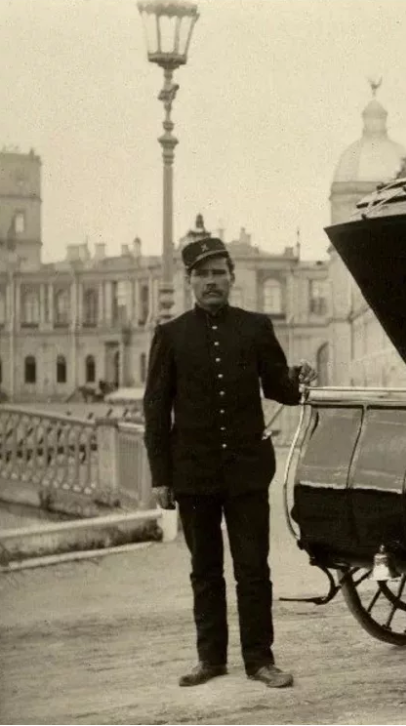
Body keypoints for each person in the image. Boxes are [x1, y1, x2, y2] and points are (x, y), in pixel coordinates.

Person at [143, 237, 316, 689]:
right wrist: (161, 476)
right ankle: (210, 659)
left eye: (218, 273)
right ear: (189, 281)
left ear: (232, 278)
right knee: (205, 570)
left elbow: (279, 388)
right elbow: (156, 410)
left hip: (246, 472)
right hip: (193, 473)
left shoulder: (256, 327)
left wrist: (298, 378)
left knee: (253, 568)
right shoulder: (170, 335)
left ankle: (260, 660)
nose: (211, 281)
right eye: (202, 274)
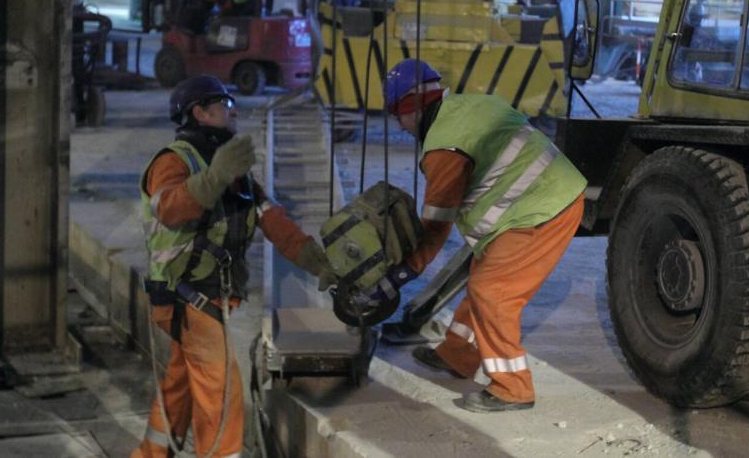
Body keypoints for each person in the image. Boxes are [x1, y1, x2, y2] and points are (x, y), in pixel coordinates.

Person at [132, 75, 336, 458]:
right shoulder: (173, 161)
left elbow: (272, 219)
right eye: (224, 105)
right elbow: (171, 209)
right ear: (200, 112)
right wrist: (214, 177)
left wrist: (317, 261)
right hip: (186, 295)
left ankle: (150, 453)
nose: (233, 111)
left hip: (205, 294)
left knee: (180, 381)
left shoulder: (233, 169)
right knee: (222, 392)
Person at [368, 59, 587, 413]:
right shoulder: (469, 106)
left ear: (412, 107)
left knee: (493, 292)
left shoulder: (443, 148)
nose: (399, 125)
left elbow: (436, 227)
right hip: (536, 200)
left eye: (398, 115)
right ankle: (457, 354)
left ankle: (512, 387)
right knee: (483, 278)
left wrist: (401, 274)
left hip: (544, 209)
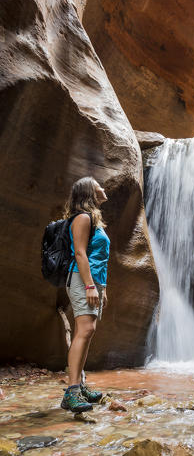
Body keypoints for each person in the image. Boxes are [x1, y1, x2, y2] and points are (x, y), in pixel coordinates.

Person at [60, 177, 110, 413]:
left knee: (88, 331)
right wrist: (90, 286)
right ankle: (71, 392)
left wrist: (103, 286)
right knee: (85, 330)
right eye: (98, 185)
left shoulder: (95, 220)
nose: (103, 187)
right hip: (81, 279)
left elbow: (99, 258)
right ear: (89, 191)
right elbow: (80, 254)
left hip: (94, 281)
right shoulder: (82, 218)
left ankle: (79, 386)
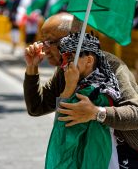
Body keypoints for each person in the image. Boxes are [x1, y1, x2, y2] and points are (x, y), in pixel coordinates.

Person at [24, 12, 138, 168]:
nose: (44, 49)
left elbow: (137, 116)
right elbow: (37, 108)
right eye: (42, 41)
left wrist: (96, 112)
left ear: (74, 39)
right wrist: (32, 67)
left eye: (49, 42)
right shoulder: (65, 71)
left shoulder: (112, 66)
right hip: (101, 155)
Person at [46, 32, 121, 168]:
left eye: (69, 57)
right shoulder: (93, 85)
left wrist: (69, 87)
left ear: (89, 61)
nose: (64, 65)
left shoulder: (92, 93)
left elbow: (61, 133)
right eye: (62, 58)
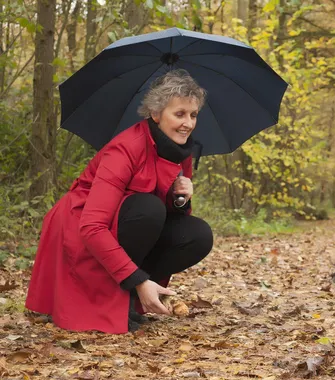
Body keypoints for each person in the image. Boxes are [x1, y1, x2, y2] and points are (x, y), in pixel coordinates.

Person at [25, 69, 214, 334]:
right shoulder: (125, 148)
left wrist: (181, 198)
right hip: (80, 225)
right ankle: (124, 293)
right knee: (148, 209)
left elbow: (172, 216)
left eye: (193, 115)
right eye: (179, 114)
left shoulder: (180, 150)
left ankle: (131, 298)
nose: (188, 123)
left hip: (129, 223)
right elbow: (92, 226)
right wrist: (138, 279)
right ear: (156, 114)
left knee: (198, 234)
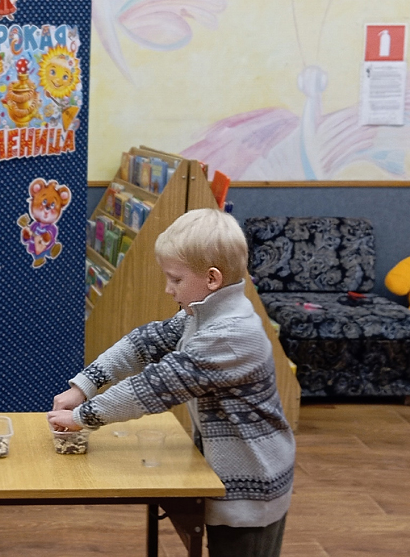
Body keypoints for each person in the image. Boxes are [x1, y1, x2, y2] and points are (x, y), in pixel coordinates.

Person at [48, 209, 295, 557]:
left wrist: (81, 417)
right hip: (227, 472)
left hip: (252, 485)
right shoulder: (202, 315)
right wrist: (84, 385)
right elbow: (144, 343)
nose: (168, 289)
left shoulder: (229, 335)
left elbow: (153, 388)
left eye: (176, 279)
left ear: (212, 279)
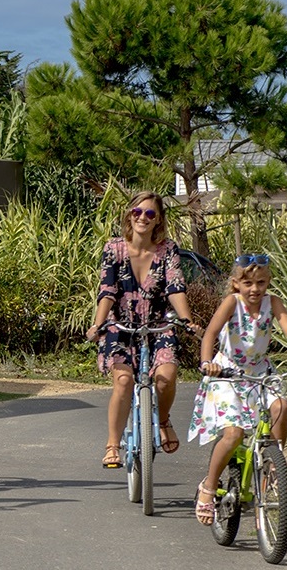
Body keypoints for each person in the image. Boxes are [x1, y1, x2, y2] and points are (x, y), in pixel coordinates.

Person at [188, 253, 287, 525]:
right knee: (233, 434)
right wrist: (207, 362)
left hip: (260, 370)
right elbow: (211, 333)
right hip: (228, 372)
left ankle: (272, 471)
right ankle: (208, 487)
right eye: (248, 283)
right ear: (236, 284)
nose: (255, 289)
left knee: (281, 407)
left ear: (268, 282)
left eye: (261, 282)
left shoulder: (273, 303)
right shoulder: (231, 304)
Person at [85, 191, 199, 469]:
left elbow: (175, 287)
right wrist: (97, 324)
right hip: (120, 326)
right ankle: (113, 444)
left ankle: (161, 420)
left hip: (157, 326)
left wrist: (186, 320)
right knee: (123, 381)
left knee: (166, 376)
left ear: (158, 219)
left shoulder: (168, 249)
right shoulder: (114, 248)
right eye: (137, 212)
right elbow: (108, 290)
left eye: (150, 213)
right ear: (129, 215)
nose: (143, 218)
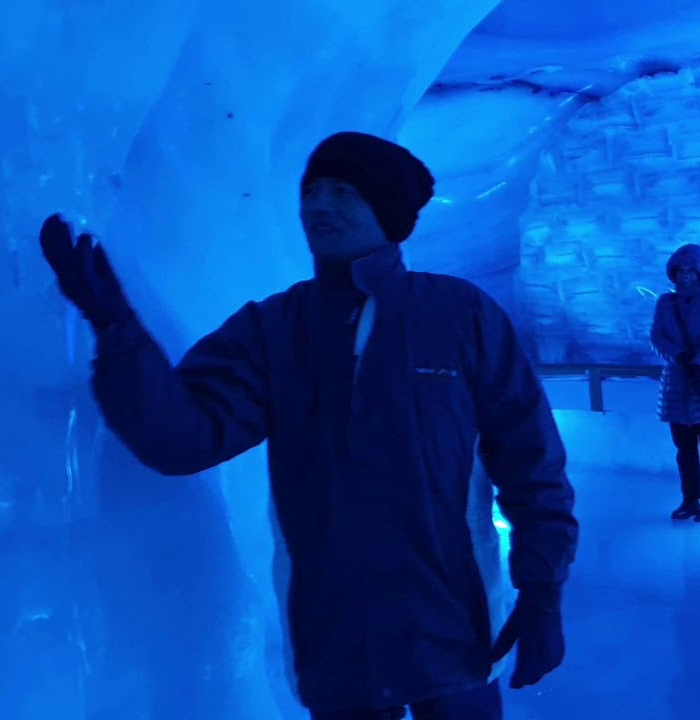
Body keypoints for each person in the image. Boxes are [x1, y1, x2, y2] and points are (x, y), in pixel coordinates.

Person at [37, 131, 579, 720]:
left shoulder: (461, 316)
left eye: (344, 191)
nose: (319, 205)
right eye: (312, 190)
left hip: (455, 629)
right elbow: (183, 438)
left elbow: (532, 463)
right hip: (337, 641)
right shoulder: (273, 330)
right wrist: (117, 331)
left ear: (388, 209)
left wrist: (543, 591)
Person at [649, 243, 700, 523]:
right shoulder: (664, 302)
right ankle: (689, 499)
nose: (685, 276)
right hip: (676, 383)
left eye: (691, 270)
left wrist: (699, 361)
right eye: (680, 270)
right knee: (684, 448)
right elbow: (657, 337)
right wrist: (679, 356)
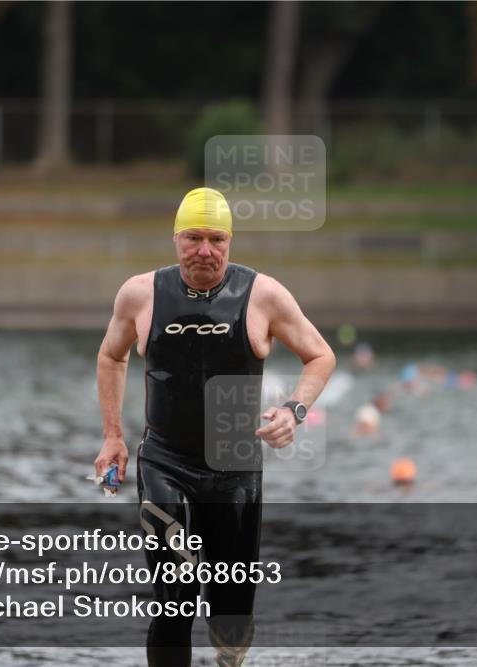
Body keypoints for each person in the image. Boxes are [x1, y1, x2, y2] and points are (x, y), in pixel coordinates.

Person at [94, 187, 336, 666]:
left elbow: (320, 355)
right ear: (176, 239)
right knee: (174, 595)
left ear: (230, 241)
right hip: (165, 462)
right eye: (194, 238)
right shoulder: (140, 294)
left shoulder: (263, 295)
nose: (205, 250)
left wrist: (294, 410)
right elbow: (111, 356)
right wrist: (113, 436)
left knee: (231, 612)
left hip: (234, 469)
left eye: (216, 239)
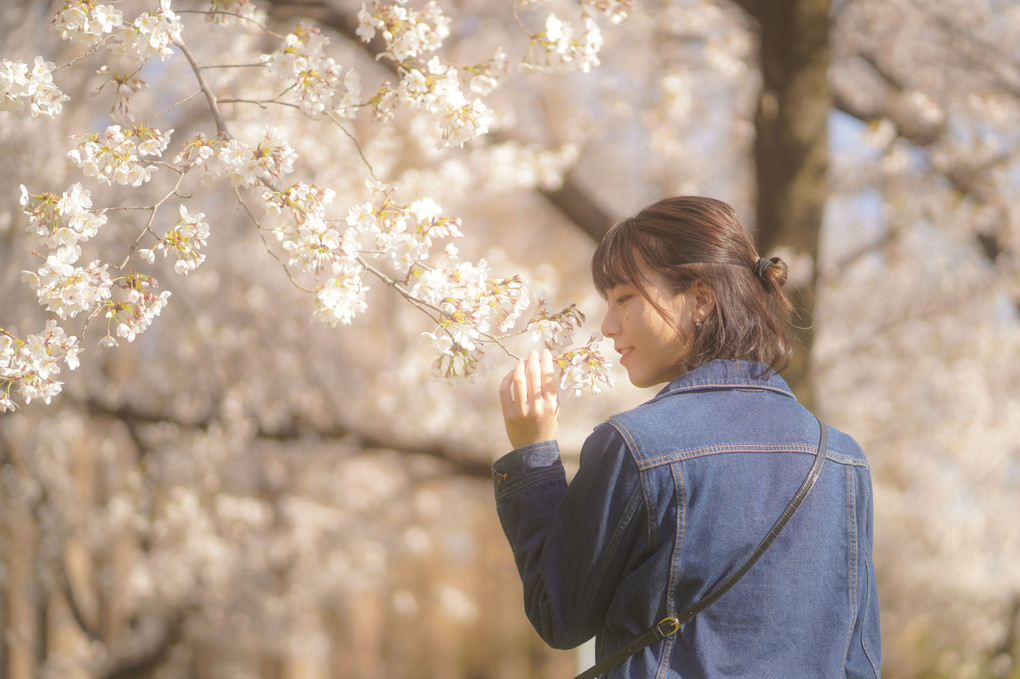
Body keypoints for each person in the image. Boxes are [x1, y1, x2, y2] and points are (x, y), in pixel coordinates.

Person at [493, 196, 881, 678]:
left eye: (624, 297)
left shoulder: (636, 446)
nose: (608, 325)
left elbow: (561, 615)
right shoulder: (844, 459)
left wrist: (532, 455)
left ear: (700, 299)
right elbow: (859, 659)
☆ ☆ ☆ ☆
What the task requires: Above are the records; copy exactly the lines from the line with "left shoulder: (112, 66)" through the line with "right eye: (62, 58)", both included.

Output of the task:
left shoulder: (112, 66)
right hip: (101, 155)
Person at [46, 32, 121, 168]:
left eye: (69, 57)
right shoulder: (93, 85)
left wrist: (69, 87)
left ear: (89, 61)
nose: (64, 65)
left shoulder: (92, 93)
left elbow: (61, 133)
right eye: (62, 58)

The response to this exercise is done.